Он поднялся, ладонью утёр обслюнявленный подбородок. Подвигал головой, руками, присел. Внимание привлекла распахнутая дверца холодильника. Он бережно прикрыл её, повернул в замке ключ. С недоумением воззрился на свою руку: ушко ключа осталось в пальцах. Латунный шпенёк поблёскивал свеженькой перекрученной поверхностью слома. Холодильник остался не заперт.

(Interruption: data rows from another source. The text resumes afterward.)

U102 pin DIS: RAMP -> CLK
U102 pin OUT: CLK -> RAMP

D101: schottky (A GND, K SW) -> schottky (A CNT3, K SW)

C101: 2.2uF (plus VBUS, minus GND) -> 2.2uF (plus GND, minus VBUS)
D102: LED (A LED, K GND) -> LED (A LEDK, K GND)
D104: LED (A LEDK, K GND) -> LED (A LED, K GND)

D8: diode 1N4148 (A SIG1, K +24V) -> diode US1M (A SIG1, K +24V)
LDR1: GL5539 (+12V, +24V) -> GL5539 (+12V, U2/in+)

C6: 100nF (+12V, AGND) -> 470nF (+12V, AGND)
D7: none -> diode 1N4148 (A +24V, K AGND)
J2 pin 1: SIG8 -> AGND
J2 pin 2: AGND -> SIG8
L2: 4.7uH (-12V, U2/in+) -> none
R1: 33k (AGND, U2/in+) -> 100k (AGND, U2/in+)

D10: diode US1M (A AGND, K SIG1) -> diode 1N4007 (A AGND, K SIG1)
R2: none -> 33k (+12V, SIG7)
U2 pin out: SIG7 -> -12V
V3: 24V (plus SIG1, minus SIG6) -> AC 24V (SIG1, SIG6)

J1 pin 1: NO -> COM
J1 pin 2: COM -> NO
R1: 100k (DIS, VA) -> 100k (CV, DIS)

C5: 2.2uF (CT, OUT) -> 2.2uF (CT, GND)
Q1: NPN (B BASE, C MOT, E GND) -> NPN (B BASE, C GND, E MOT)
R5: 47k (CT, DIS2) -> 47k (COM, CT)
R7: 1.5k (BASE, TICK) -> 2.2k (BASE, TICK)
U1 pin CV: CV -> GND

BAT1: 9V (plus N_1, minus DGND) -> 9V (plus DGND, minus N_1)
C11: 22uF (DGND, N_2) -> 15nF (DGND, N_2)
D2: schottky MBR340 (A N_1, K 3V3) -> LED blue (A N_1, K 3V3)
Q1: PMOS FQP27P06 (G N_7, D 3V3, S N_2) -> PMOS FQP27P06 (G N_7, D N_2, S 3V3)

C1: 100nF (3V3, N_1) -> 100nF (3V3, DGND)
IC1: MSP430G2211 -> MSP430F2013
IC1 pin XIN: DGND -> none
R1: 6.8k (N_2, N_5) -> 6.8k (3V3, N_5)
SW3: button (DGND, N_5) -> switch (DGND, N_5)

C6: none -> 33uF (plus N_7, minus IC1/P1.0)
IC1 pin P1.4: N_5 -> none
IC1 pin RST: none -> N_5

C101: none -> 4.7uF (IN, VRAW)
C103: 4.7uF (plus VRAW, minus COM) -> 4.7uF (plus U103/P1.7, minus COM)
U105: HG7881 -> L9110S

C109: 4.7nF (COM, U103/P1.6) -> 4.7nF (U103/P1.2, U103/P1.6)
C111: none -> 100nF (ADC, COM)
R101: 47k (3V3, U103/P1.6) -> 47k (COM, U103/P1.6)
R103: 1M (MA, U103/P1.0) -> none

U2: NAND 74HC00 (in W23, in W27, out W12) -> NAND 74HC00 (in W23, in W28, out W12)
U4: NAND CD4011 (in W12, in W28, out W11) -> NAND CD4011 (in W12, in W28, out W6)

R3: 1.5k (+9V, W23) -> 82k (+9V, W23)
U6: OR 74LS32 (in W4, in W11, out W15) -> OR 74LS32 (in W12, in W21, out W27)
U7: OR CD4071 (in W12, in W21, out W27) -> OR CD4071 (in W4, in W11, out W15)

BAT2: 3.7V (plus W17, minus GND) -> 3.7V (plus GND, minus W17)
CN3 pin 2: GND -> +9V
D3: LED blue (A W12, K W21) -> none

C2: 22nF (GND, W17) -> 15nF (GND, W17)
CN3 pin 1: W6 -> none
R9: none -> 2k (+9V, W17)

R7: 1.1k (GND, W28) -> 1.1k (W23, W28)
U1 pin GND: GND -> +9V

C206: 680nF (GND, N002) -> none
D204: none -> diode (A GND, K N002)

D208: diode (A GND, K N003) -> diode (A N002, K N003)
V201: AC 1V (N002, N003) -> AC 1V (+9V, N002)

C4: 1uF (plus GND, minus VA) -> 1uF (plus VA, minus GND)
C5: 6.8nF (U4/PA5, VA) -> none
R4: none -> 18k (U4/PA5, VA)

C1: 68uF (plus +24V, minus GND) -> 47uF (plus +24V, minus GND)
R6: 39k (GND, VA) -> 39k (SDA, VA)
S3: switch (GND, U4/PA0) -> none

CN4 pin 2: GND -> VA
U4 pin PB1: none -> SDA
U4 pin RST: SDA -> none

Вот как, подумал он, наливаясь веселой злостью, вот оно, выходит, как! Прошу прощения, господа люцифериты, но сила, понимаете ли, — сила теперь у меня! Он подступил к выходу, примерился и ударил в левую половину двери ногой. Дверь заметно выгнулась наружу, но не открылась. Он ударил снова. Крепкий затвор выдержал и на сей раз, но порвалась нижняя дверная петля. Он сел на пол, согнул колени, упёрся подошвами в дверцу — повыше — и легко, почти нежно выпрямил ноги. Лопнула другая петля. Дверца крутнулась вокруг штанги затвора и остановилась, перекошенная. Он с восхищением тряхнул головой: "могу, а!" — и спрыгнул на вытертые каменные плиты двора.
…Услышав короткие, хлёсткие удары, донесшиеся из двора, люди в доме насторожились. Им показалось, это выстрелы. Широченный молодой мужчина, склонявшийся дотоле над обнаженным бессознательным телом Алёши, уложенным навзничь на громадный круглый стол, поднял вверх ладонь, призывая к тишине. В другой его руке возник небольшой потёртый револьвер. Подросток, обматывавший Алёшину щиколотку полосой стёганого ватина, испуганно пискнул, сжался и побледнел, глядя на широкого. Тот поиграл желваками и с видимым напряжением выдавил, обращаясь к третьему, обильно потеющему мужику, сидящему на корточках у стены:
— Селифан, харя, у них что, оружие есть? Я ж тебя сейчас…
— Да ты что, Демон, откуда у них? Гадом буду, ничего не было. Они…
— Заткнись. И — метнулся посмотреть! Живо, — скомандовал широкий. Подросток выронил ватиновый моток, кинулся выполнять, но широкий, Демон, цыкнул: — Клаус, стоять, замри.
Уперся взглядом в Селифана:
— Ты, харя тупая, мне что, надо повторять?
Селифан, скобля рукою по стене, начал подниматься, плаксиво морща нос.